**What you need to do:** Reproduce the listing below word for word, from start to finish, leaving out the pictures.
-- Opening Marker --
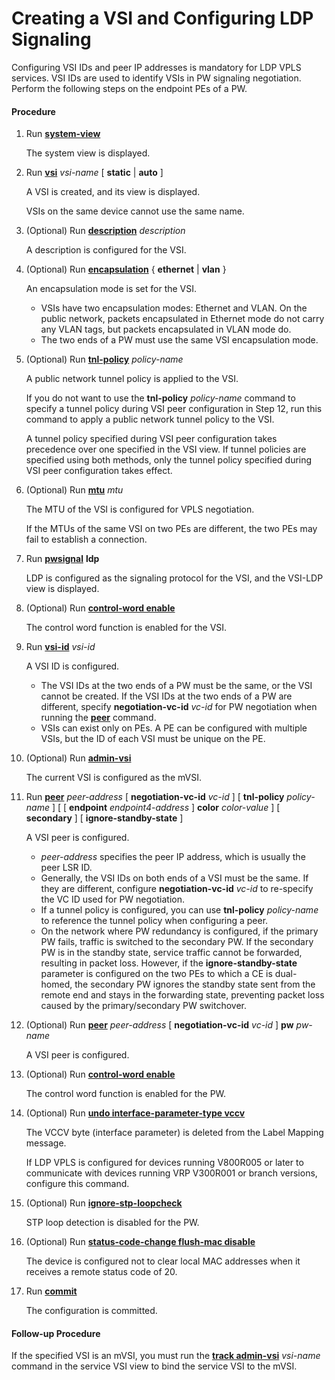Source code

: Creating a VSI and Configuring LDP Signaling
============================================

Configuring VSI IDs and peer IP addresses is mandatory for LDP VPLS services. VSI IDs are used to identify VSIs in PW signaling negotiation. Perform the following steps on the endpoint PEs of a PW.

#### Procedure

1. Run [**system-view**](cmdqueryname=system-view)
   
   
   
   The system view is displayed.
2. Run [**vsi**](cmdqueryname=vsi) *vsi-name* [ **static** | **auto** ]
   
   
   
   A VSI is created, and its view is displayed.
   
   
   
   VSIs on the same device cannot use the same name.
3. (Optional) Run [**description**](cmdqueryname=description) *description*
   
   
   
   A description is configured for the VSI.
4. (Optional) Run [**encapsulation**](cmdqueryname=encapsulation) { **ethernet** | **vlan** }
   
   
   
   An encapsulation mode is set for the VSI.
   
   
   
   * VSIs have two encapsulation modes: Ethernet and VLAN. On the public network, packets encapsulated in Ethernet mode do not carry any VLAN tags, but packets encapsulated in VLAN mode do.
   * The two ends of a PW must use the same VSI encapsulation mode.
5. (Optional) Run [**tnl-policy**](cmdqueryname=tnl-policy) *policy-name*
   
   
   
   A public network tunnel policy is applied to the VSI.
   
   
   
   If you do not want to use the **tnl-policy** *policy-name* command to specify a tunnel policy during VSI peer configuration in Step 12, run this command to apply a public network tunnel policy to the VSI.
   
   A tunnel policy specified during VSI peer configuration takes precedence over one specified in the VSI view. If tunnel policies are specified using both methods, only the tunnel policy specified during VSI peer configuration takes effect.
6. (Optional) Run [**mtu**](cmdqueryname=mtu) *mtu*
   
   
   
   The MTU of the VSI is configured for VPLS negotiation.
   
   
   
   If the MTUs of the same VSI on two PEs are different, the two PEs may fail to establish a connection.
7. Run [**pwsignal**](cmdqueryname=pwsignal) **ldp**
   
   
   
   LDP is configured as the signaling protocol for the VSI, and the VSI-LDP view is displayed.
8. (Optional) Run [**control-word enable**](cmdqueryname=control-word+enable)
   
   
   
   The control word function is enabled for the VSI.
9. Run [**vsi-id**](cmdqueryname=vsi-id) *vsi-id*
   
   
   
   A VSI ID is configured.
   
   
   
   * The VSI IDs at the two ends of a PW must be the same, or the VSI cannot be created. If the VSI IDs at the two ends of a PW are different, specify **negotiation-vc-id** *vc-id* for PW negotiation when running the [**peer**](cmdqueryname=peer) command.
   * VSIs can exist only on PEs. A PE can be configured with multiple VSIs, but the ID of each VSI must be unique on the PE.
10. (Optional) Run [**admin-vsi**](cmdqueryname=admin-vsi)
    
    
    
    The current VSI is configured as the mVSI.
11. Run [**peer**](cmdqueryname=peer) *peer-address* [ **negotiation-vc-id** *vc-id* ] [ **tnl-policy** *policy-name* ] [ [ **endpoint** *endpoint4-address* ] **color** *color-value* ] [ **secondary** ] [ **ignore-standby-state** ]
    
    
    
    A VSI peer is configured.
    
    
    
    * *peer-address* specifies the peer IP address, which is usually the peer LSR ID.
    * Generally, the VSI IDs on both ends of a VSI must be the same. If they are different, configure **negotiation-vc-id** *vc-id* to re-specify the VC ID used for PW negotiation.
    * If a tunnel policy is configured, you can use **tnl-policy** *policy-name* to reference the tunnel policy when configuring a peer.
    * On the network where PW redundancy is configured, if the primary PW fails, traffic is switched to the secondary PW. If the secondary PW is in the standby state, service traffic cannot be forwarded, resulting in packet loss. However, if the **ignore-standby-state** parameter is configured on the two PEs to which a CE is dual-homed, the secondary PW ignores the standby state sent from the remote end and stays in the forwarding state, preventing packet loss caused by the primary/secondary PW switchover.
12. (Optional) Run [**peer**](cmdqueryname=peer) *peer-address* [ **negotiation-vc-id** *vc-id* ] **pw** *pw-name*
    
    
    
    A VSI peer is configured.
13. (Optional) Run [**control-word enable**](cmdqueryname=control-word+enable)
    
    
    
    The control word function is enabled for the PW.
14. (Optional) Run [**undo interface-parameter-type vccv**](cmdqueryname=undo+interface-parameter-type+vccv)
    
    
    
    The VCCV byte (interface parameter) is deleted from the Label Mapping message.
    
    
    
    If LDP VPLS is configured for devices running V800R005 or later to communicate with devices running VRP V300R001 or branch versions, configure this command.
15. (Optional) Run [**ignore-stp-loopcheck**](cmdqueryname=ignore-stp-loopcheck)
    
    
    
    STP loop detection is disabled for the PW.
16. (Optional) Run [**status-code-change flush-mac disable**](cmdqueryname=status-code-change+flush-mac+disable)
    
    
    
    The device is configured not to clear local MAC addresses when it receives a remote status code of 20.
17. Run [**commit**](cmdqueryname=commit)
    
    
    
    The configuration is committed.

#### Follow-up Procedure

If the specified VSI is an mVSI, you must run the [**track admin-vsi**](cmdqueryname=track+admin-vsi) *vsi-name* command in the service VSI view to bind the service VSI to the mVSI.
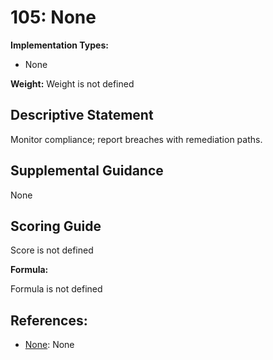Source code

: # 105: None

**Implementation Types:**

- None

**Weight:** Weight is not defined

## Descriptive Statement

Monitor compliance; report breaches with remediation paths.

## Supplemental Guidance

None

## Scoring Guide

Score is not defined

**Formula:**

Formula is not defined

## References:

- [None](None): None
-- Closing Marker --
**Your solution:**
Source code

: Creating a VSI and Configuring LDP Signaling
============================================

Configuring VSI IDs and peer IP addresses is mandatory for LDP VPLS services. VSI IDs are used to identify VSIs in PW signaling negotiation. Perform the following steps on the endpoint PEs of a PW.

#### Procedure

1. Run [**system-view**](cmdqueryname=system-view)
   
   
   
   The system view is displayed.
2. Run [**vsi**](cmdqueryname=vsi) *vsi-name* [ **static** | **auto** ]
   
   
   
   A VSI is created, and its view is displayed.
   
   
   
   VSIs on the same device cannot use the same name.
3. (Optional) Run [**description**](cmdqueryname=description) *description*
   
   
   
   A description is configured for the VSI.
4. (Optional) Run [**encapsulation**](cmdqueryname=encapsulation) { **ethernet** | **vlan** }
   
   
   
   An encapsulation mode is set for the VSI.
   
   
   
   * VSIs have two encapsulation modes: Ethernet and VLAN. On the public network, packets encapsulated in Ethernet mode do not carry any VLAN tags, but packets encapsulated in VLAN mode do.
   * The two ends of a PW must use the same VSI encapsulation mode.
5. (Optional) Run [**tnl-policy**](cmdqueryname=tnl-policy) *policy-name*
   
   
   
   A public network tunnel policy is applied to the VSI.
   
   
   
   If you do not want to use the **tnl-policy** *policy-name* command to specify a tunnel policy during VSI peer configuration in Step 12, run this command to apply a public network tunnel policy to the VSI.
   
   A tunnel policy specified during VSI peer configuration takes precedence over one specified in the VSI view. If tunnel policies are specified using both methods, only the tunnel policy specified during VSI peer configuration takes effect.
6. (Optional) Run [**mtu**](cmdqueryname=mtu) *mtu*
   
   
   
   The MTU of the VSI is configured for VPLS negotiation.
   
   
   
   If the MTUs of the same VSI on two PEs are different, the two PEs may fail to establish a connection.
7. Run [**pwsignal**](cmdqueryname=pwsignal) **ldp**
   
   
   
   LDP is configured as the signaling protocol for the VSI, and the VSI-LDP view is displayed.
8. (Optional) Run [**control-word enable**](cmdqueryname=control-word+enable)
   
   
   
   The control word function is enabled for the VSI.
9. Run [**vsi-id**](cmdqueryname=vsi-id) *vsi-id*
   
   
   
   A VSI ID is configured.
   
   
   
   * The VSI IDs at the two ends of a PW must be the same, or the VSI cannot be created. If the VSI IDs at the two ends of a PW are different, specify **negotiation-vc-id** *vc-id* for PW negotiation when running the [**peer**](cmdqueryname=peer) command.
   * VSIs can exist only on PEs. A PE can be configured with multiple VSIs, but the ID of each VSI must be unique on the PE.
10. (Optional) Run [**admin-vsi**](cmdqueryname=admin-vsi)
    
    
    
    The current VSI is configured as the mVSI.
11. Run [**peer**](cmdqueryname=peer) *peer-address* [ **negotiation-vc-id** *vc-id* ] [ **tnl-policy** *policy-name* ] [ [ **endpoint** *endpoint4-address* ] **color** *color-value* ] [ **secondary** ] [ **ignore-standby-state** ]
    
    
    
    A VSI peer is configured.
    
    
    
    * *peer-address* specifies the peer IP address, which is usually the peer LSR ID.
    * Generally, the VSI IDs on both ends of a VSI must be the same. If they are different, configure **negotiation-vc-id** *vc-id* to re-specify the VC ID used for PW negotiation.
    * If a tunnel policy is configured, you can use **tnl-policy** *policy-name* to reference the tunnel policy when configuring a peer.
    * On the network where PW redundancy is configured, if the primary PW fails, traffic is switched to the secondary PW. If the secondary PW is in the standby state, service traffic cannot be forwarded, resulting in packet loss. However, if the **ignore-standby-state** parameter is configured on the two PEs to which a CE is dual-homed, the secondary PW ignores the standby state sent from the remote end and stays in the forwarding state, preventing packet loss caused by the primary/secondary PW switchover.
12. (Optional) Run [**peer**](cmdqueryname=peer) *peer-address* [ **negotiation-vc-id** *vc-id* ] **pw** *pw-name*
    
    
    
    A VSI peer is configured.
13. (Optional) Run [**control-word enable**](cmdqueryname=control-word+enable)
    
    
    
    The control word function is enabled for the PW.
14. (Optional) Run [**undo interface-parameter-type vccv**](cmdqueryname=undo+interface-parameter-type+vccv)
    
    
    
    The VCCV byte (interface parameter) is deleted from the Label Mapping message.
    
    
    
    If LDP VPLS is configured for devices running V800R005 or later to communicate with devices running VRP V300R001 or branch versions, configure this command.
15. (Optional) Run [**ignore-stp-loopcheck**](cmdqueryname=ignore-stp-loopcheck)
    
    
    
    STP loop detection is disabled for the PW.
16. (Optional) Run [**status-code-change flush-mac disable**](cmdqueryname=status-code-change+flush-mac+disable)
    
    
    
    The device is configured not to clear local MAC addresses when it receives a remote status code of 20.
17. Run [**commit**](cmdqueryname=commit)
    
    
    
    The configuration is committed.

#### Follow-up Procedure

If the specified VSI is an mVSI, you must run the [**track admin-vsi**](cmdqueryname=track+admin-vsi) *vsi-name* command in the service VSI view to bind the service VSI to the mVSI.
Source code

: # 105: None

**Implementation Types:**

- None

**Weight:** Weight is not defined

## Descriptive Statement

Monitor compliance; report breaches with remediation paths.

## Supplemental Guidance

None

## Scoring Guide

Score is not defined

**Formula:**

Formula is not defined

## References:

- [None](None): None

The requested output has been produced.